■ **EXCERPTED DATA**
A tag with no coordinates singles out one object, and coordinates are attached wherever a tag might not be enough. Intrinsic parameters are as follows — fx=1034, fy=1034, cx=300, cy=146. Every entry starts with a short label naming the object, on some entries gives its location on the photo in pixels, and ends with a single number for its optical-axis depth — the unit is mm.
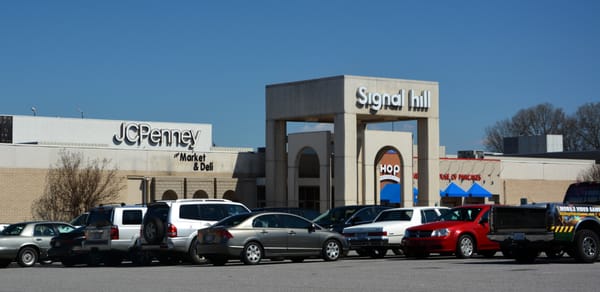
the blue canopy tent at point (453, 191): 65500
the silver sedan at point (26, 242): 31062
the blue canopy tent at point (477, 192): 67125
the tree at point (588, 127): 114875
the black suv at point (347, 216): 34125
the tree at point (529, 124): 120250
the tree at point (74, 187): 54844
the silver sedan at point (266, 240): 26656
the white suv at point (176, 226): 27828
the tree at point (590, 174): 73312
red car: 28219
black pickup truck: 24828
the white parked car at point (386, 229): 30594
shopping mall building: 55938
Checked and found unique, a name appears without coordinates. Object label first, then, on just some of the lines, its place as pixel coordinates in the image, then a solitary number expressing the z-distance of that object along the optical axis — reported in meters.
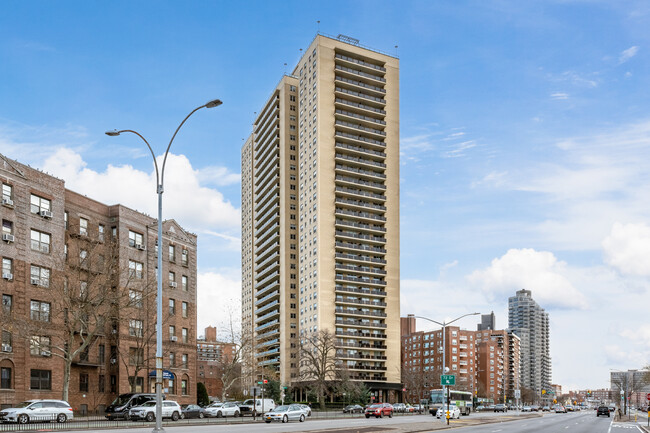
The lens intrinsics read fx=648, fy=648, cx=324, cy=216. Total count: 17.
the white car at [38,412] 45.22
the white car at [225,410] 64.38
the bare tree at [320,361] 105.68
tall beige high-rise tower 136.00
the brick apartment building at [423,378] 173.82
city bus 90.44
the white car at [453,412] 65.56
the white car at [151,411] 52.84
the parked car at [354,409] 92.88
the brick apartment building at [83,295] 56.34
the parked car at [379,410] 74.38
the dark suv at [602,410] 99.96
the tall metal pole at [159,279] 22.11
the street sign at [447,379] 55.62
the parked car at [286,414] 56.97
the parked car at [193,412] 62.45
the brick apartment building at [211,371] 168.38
...
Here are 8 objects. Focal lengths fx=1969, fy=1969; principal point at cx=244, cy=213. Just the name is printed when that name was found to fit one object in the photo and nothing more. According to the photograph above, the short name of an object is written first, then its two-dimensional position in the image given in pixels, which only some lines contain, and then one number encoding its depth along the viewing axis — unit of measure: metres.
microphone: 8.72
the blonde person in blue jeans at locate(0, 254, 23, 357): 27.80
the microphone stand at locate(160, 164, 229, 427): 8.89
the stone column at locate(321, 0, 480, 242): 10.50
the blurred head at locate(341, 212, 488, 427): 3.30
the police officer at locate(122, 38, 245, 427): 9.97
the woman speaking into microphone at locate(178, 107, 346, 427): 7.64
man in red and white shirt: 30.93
==
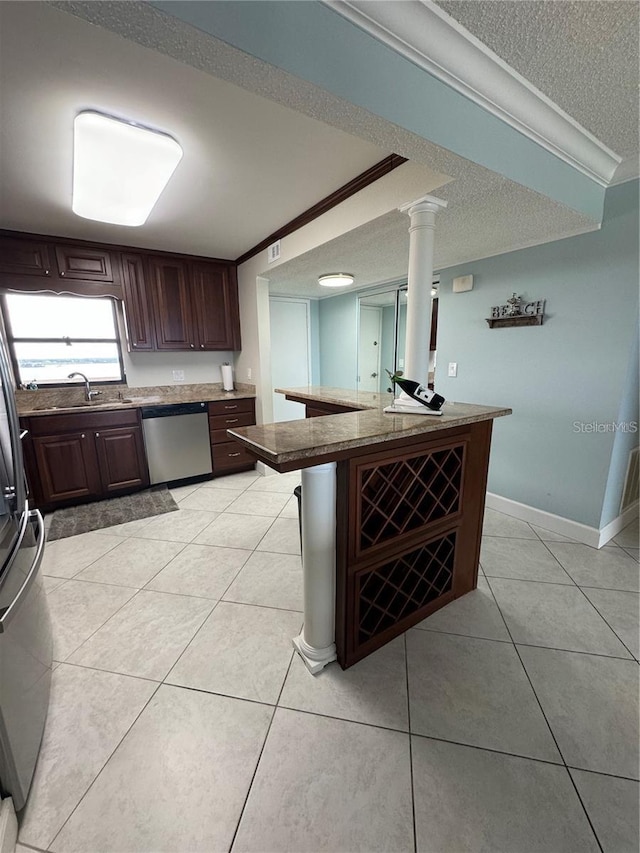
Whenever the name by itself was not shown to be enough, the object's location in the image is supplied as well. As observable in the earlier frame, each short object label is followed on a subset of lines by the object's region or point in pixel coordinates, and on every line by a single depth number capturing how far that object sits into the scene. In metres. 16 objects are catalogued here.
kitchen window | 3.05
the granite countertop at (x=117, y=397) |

■ **PROBLEM**
Look above for the line with "the white car at [38,412] 45.22" and the line with "the white car at [453,412] 65.56", and reproduce exactly those two lines plus every line between, nothing more.

■ **EXPECTED ANSWER**
the white car at [38,412] 45.22
the white car at [225,410] 64.38
the bare tree at [320,361] 105.68
tall beige high-rise tower 136.00
the brick apartment building at [423,378] 173.82
city bus 90.44
the white car at [453,412] 65.56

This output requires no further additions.